PROBLEM TO WORK ON: Go line by line through the entries and show those that hold the string "Manage".

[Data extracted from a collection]
┄┄┄┄┄┄
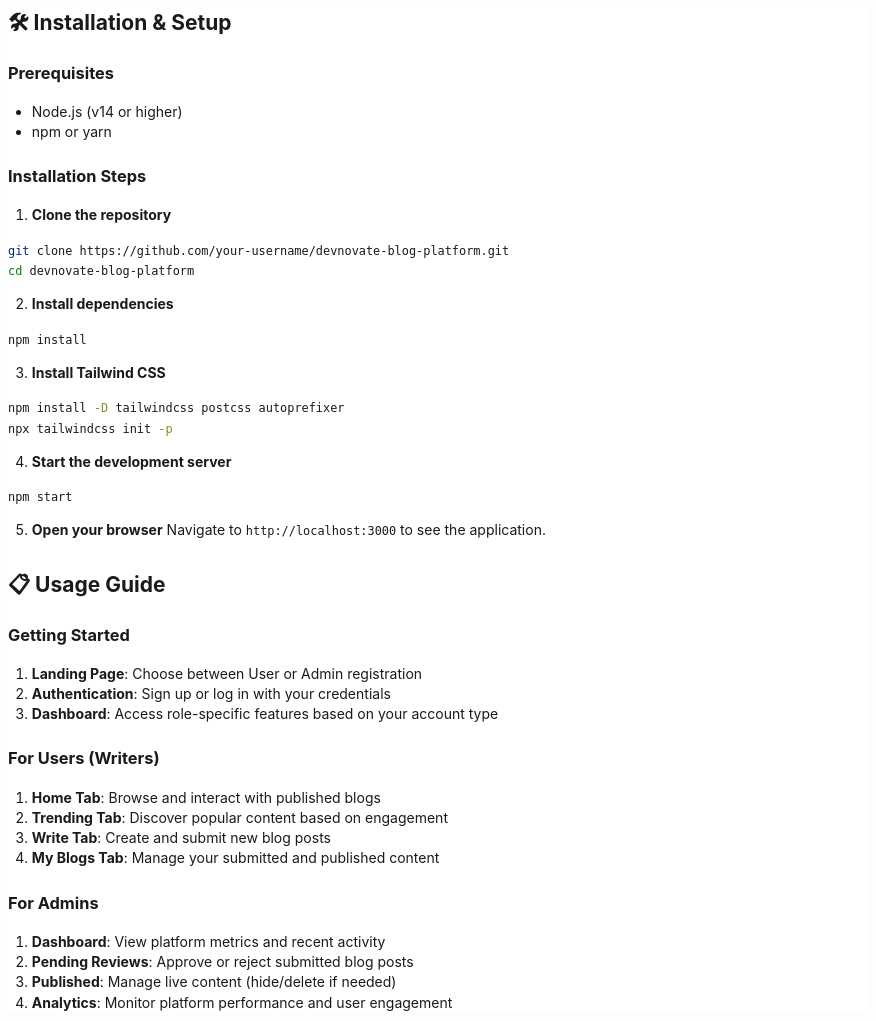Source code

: ## 🛠️ Installation & Setup

### Prerequisites
- Node.js (v14 or higher)
- npm or yarn

### Installation Steps

1. **Clone the repository**
```bash
git clone https://github.com/your-username/devnovate-blog-platform.git
cd devnovate-blog-platform
```

2. **Install dependencies**
```bash
npm install
```

3. **Install Tailwind CSS**
```bash
npm install -D tailwindcss postcss autoprefixer
npx tailwindcss init -p
```

4. **Start the development server**
```bash
npm start
```

5. **Open your browser**
Navigate to `http://localhost:3000` to see the application.

## 📋 Usage Guide

### Getting Started
1. **Landing Page**: Choose between User or Admin registration
2. **Authentication**: Sign up or log in with your credentials
3. **Dashboard**: Access role-specific features based on your account type

### For Users (Writers)
1. **Home Tab**: Browse and interact with published blogs
2. **Trending Tab**: Discover popular content based on engagement
3. **Write Tab**: Create and submit new blog posts
4. **My Blogs Tab**: Manage your submitted and published content

### For Admins
1. **Dashboard**: View platform metrics and recent activity
2. **Pending Reviews**: Approve or reject submitted blog posts
3. **Published**: Manage live content (hide/delete if needed)
4. **Analytics**: Monitor platform performance and user engagement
┄┄┄┄┄┄
ANSWER BOX:
4. **My Blogs Tab**: Manage your submitted and published content
3. **Published**: Manage live content (hide/delete if needed)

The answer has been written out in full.